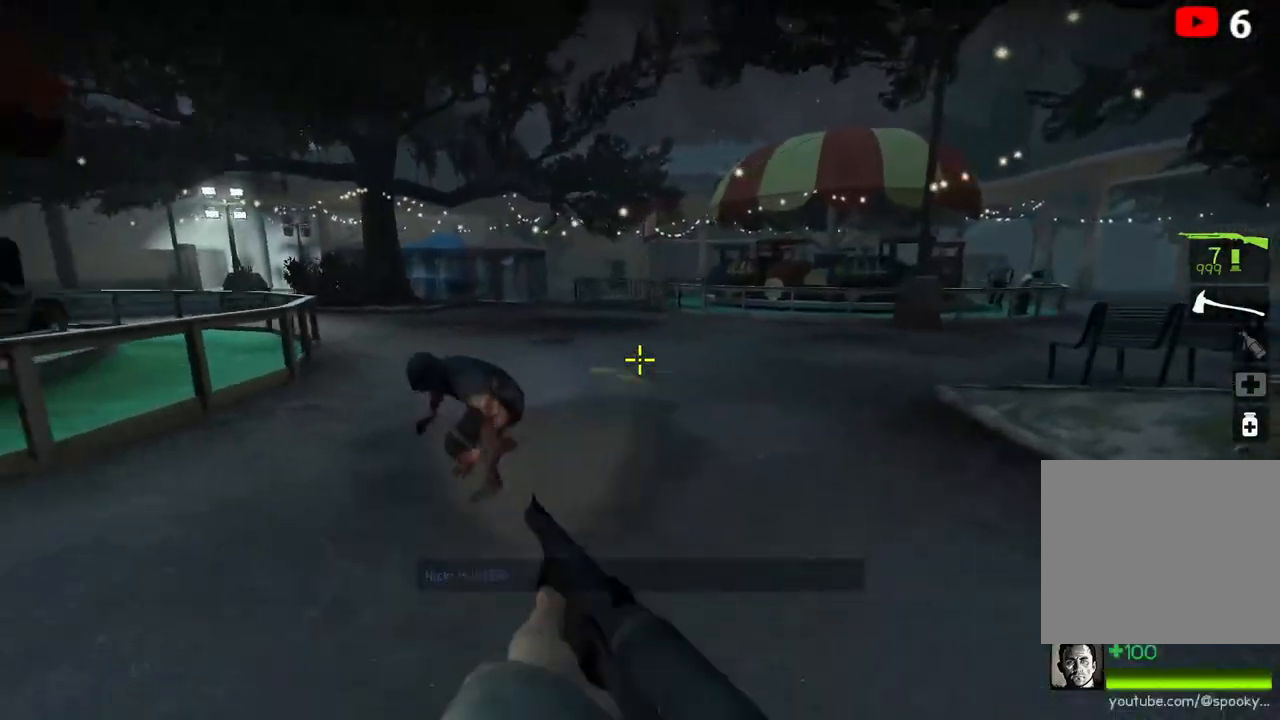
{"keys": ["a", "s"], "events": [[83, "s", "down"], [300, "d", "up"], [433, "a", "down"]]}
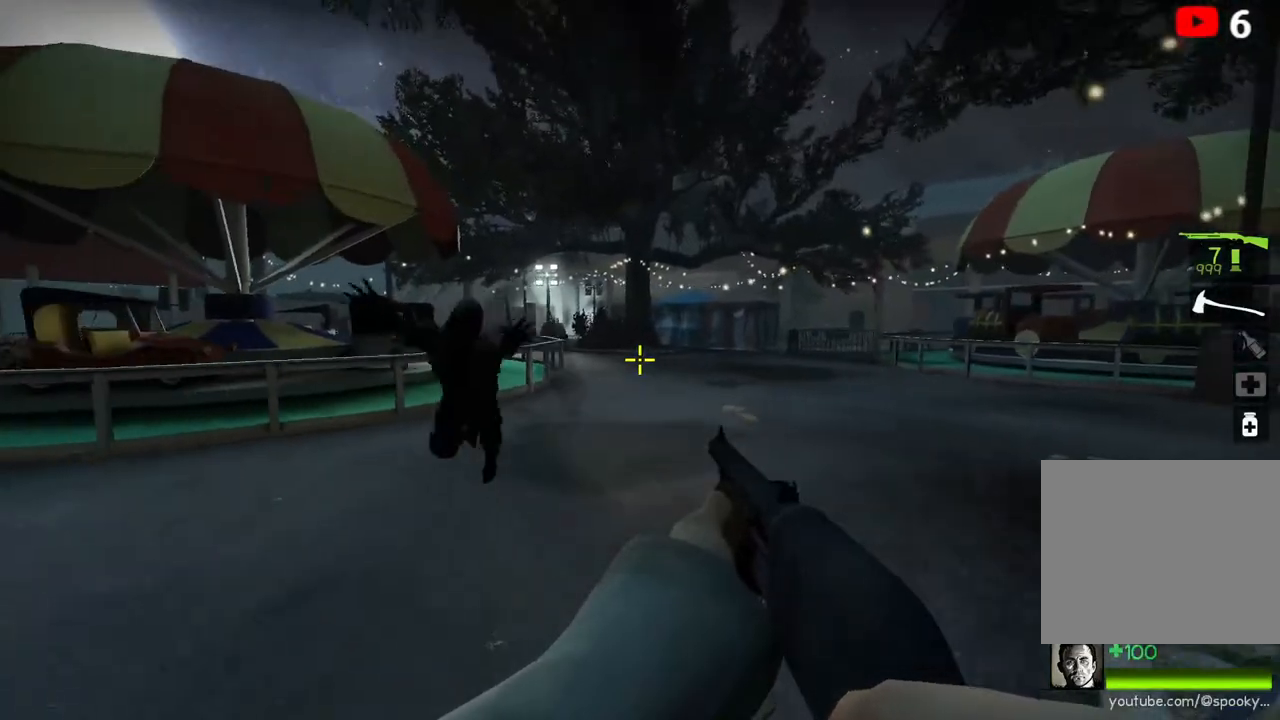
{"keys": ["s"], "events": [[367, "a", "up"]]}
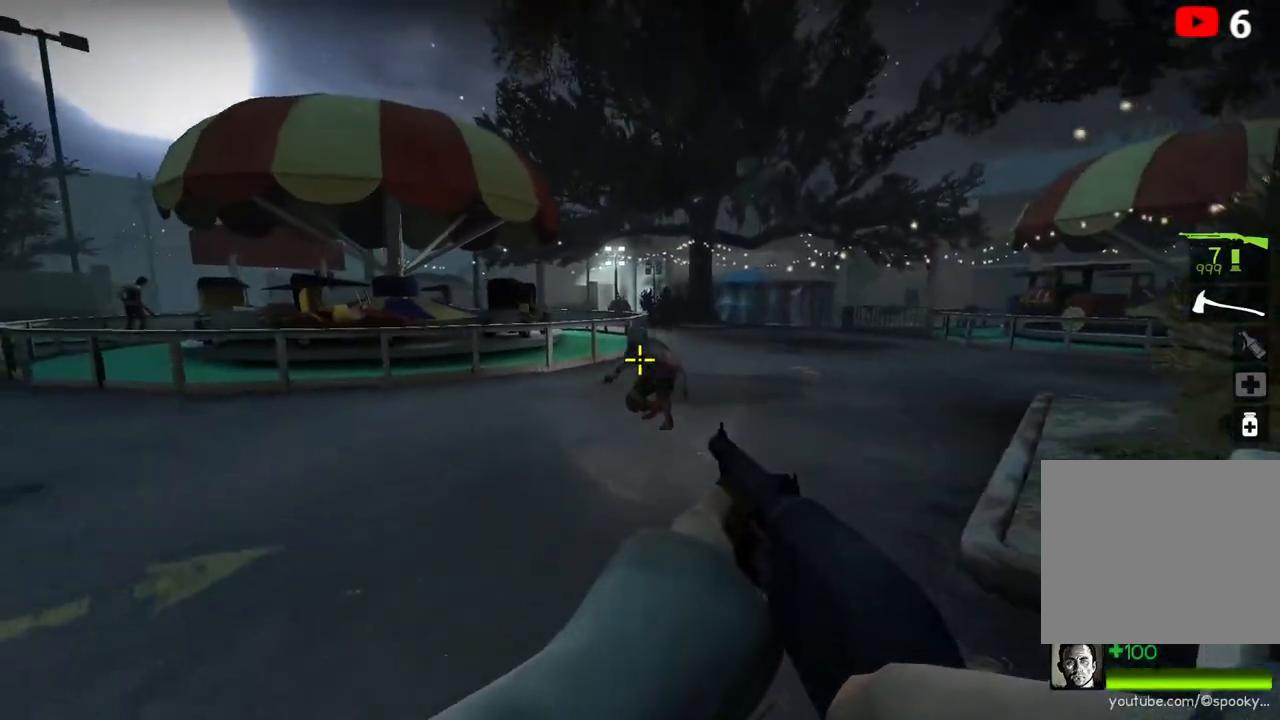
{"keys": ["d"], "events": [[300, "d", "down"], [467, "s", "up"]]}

TASK INSTRUCTIONS: Could you give the material above again, exactly and without its pictures?

RESPONSE TO THIS TASK:
{"keys": ["a", "s"], "events": [[83, "s", "down"], [300, "d", "up"], [433, "a", "down"]]}
{"keys": ["s"], "events": [[367, "a", "up"]]}
{"keys": ["d"], "events": [[300, "d", "down"], [467, "s", "up"]]}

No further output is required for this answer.